Iron Ore Safe from Tariffs, Hands Aussie Businesses Fortunes
- Share prices from major Australian iron ore mining companies rising significantly.
- Iron Ore saved from the brunt of Chinese tariffs.
- Speculators look at West Africa with apprehension.
COVID-19 has created a unique macroeconomic environment for iron ore, with Chinese demand for the commodity skyrocketed in 2020. The International Monetary Fund’s forecast shows that China’s economy will grow from two-thirds of the size of the US to three quarters by the end of 2021 with construction as a key driver. On the 7th of January 2021, prices jumped up to US168.72 a tonne, whilst political instability wreaks havoc in the US.
China is reliant upon Australia’s Pilbara region for the majority of iron ore. Roughly sixty per cent of iron ore comes from Australia, with twenty per cent coming from Brazil and the rest coming from various sources, helping develop the country.
Brazil has struggled with iron ore production during 2020 due to COVID-19 and the fallout from the Vale and BHP iron ore operation dam collapse. However, as of late December 2020, the BHP/Samarco joint venture has resumed iron ore pellet production, with expectations of 8 million tonnes produced per year. In 2019 Brazil exported 60 per cent of all their production of iron ore to China.

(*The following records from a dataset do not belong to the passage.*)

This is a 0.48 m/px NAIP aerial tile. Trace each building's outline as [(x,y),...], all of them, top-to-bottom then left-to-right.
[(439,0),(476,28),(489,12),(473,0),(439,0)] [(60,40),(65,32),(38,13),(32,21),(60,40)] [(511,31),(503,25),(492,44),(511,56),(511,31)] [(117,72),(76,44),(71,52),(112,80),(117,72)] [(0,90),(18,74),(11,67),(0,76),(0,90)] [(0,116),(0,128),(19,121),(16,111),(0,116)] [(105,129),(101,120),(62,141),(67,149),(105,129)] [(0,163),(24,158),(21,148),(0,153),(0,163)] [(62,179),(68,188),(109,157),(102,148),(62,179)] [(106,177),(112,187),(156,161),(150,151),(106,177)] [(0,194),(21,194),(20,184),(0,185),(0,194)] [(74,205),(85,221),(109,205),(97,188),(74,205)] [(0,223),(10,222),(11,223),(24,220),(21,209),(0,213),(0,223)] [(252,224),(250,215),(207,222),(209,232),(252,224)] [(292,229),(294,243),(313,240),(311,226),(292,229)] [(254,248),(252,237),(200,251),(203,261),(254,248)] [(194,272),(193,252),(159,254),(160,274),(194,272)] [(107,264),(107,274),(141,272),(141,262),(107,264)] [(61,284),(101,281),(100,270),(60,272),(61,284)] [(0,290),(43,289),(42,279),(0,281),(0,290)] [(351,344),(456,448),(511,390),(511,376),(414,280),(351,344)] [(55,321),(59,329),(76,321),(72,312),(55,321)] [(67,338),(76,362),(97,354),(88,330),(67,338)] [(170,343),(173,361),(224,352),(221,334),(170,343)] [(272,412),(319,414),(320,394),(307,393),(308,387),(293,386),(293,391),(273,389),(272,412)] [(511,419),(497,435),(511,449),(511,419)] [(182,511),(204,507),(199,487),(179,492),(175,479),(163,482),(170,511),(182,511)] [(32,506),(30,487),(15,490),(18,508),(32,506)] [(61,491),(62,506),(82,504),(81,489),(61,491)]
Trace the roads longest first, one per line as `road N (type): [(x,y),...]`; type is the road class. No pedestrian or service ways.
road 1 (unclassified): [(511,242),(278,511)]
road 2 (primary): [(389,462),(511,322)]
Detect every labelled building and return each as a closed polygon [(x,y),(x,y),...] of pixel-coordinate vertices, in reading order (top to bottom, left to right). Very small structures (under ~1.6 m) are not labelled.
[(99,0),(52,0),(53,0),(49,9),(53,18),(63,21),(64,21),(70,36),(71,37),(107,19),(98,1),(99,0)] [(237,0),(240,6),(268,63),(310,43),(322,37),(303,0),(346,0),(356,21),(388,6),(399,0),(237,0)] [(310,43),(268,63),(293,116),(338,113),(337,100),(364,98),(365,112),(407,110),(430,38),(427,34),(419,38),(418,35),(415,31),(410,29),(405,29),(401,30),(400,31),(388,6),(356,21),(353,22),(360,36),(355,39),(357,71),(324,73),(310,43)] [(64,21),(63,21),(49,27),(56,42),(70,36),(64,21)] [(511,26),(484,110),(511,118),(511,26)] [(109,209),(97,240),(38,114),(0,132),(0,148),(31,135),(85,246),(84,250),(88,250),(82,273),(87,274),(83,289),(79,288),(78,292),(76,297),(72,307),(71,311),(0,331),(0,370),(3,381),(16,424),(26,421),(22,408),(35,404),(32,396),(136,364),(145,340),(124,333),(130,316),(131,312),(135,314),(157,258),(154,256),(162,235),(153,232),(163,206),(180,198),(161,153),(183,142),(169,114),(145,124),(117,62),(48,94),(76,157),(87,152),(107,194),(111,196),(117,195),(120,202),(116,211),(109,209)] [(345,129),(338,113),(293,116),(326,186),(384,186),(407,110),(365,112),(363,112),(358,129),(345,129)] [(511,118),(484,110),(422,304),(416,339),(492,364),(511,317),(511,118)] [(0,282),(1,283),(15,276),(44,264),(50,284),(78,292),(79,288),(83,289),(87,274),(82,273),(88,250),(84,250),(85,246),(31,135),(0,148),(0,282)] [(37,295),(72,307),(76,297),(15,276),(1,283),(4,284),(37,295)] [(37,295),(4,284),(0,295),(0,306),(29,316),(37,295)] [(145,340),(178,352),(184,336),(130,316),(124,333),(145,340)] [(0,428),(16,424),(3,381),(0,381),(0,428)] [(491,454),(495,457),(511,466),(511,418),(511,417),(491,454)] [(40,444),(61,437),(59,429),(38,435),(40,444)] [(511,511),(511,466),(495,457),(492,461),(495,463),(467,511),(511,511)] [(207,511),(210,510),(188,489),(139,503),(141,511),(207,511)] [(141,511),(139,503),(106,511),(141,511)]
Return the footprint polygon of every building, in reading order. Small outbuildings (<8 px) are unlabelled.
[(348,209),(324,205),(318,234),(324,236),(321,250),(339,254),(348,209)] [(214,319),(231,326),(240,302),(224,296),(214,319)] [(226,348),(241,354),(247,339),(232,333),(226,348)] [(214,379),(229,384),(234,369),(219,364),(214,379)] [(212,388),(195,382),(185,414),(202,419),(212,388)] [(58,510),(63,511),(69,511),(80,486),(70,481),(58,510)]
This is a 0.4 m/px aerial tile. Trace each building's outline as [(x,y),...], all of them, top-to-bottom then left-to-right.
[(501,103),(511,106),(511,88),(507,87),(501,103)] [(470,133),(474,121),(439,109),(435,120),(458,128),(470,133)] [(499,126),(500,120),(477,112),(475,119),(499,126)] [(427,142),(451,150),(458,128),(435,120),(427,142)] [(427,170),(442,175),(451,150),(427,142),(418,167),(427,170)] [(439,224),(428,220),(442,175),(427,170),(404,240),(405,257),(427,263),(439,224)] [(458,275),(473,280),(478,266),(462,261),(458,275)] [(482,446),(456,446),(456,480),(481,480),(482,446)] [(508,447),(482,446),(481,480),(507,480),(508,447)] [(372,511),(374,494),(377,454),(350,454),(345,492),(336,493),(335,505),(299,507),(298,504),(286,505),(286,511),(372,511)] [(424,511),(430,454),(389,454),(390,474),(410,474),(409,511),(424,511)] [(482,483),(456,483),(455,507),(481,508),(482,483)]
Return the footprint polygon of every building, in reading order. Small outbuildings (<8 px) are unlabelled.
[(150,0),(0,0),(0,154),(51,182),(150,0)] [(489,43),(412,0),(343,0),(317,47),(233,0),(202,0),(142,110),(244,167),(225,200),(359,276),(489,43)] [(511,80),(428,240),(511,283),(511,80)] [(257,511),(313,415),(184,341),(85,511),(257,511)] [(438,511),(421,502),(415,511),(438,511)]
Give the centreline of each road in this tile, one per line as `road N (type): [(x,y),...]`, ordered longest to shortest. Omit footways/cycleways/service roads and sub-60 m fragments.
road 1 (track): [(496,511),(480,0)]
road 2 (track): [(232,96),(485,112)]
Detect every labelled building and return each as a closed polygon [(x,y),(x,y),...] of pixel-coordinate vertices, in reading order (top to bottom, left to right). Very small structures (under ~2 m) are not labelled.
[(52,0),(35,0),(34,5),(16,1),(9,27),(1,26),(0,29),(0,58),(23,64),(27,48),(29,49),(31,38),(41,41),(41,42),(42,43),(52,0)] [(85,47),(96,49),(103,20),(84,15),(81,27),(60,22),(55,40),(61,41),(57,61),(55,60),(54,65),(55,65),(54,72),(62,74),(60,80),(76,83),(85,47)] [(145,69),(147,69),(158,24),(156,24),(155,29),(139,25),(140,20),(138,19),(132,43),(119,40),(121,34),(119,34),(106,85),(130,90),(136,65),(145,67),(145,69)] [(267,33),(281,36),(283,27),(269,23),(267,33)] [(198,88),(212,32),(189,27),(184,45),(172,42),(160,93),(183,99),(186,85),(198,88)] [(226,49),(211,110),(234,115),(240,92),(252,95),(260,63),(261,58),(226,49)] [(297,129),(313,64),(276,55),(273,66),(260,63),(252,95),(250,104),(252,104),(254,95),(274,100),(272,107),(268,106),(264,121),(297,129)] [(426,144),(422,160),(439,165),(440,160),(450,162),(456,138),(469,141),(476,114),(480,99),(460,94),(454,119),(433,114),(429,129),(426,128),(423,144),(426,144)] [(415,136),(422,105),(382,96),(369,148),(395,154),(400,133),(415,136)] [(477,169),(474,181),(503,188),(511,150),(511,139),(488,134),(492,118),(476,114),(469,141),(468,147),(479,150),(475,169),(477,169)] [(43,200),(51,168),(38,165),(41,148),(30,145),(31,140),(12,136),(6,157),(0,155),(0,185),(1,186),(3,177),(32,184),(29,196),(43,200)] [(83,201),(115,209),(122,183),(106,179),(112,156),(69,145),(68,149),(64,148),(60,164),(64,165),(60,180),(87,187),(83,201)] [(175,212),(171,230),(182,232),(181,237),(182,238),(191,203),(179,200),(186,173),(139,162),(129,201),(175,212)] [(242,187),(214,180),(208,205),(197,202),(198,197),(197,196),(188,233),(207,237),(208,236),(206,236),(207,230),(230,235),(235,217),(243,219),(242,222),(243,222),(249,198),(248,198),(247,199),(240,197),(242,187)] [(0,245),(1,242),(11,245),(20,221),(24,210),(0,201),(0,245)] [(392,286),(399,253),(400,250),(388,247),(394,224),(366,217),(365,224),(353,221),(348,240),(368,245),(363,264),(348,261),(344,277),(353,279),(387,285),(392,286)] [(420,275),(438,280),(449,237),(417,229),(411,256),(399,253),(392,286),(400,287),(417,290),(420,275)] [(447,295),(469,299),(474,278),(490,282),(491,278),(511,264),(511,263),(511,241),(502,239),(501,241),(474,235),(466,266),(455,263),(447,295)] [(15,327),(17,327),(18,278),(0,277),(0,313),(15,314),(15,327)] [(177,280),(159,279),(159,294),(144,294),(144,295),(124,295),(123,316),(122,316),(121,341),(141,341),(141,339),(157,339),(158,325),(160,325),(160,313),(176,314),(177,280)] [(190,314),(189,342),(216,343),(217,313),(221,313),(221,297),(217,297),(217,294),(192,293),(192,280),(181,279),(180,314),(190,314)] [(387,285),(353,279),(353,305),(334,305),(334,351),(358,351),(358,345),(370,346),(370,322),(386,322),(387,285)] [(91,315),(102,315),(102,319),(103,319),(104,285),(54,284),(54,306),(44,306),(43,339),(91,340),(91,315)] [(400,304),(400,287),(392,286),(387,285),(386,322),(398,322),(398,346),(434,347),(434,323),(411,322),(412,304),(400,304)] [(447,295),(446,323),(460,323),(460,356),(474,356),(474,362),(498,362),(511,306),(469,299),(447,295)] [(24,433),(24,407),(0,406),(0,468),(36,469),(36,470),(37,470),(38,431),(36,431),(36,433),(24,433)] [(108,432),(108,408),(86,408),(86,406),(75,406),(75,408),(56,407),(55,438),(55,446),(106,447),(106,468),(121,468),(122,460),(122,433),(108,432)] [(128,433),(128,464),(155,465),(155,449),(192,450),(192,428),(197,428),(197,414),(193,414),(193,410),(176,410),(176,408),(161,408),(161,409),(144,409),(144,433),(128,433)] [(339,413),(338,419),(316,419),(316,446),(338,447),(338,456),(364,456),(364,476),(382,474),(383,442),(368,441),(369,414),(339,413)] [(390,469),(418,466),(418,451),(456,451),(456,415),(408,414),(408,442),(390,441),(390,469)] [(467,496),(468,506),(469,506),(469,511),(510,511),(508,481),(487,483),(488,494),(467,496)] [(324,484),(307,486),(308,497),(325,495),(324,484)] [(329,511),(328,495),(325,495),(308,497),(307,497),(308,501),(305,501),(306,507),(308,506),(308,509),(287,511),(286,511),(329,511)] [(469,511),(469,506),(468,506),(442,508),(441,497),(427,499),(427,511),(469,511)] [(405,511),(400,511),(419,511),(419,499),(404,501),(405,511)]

Despite rising tensions between the Australian and Chinese government, iron ore has been safe from the worst impacts and as such, the best-performing commodity in this environment. The ‘soft ban’ on soft commodities and coal was mitigated by the performance in iron ore and as such, the Australian dollar has been rising. This of course is in conjunction with the falling value in the US dollar due to inflation, which has stifled the RBA’s interest rate cuts.
There is speculation currently that due to the tensions between Australia and China, Chinese companies will look to West Africa to fill the iron ore orders. However, outbreaks of ebola, political uncertainty and high construction costs are allaying speculator worries. It is estimated that should construction begin, there would be a market of less than 10 per cent of the iron ore volumes produced by Australian businesses. Vale in 2023 aims to bring up 100 million tonnes of iron ore back to the market.
Looking to businesses that have benefitted from this environment, mining giants such as BHP, Fortescue Metals and Champion Iron have had significant growth during this time. BHP since the COVID-19 outbreak has grown roughly 94 per cent from lows. Looking to Fortescue Metals specifically, the share price has grown in excess of 200 per cent, with COVID-19 impacts having little effect on it. In it's September 2020 Quarterly Report, FY21 has started strong with Q1 showing 58.4 wet megatons (wmt) mined, up from 57.2 wmt. Less ore got shipped, weighing in at 44.3 wmt from 47.3 wmt. Champion Iron also a dazzling bull run up from AUD1.38 to AUD5.34 at the highest point. These companies are showing promising growth signals with new joint ventures explored, improving balance sheets, strong cash flows along with other fundamental indicators of stability.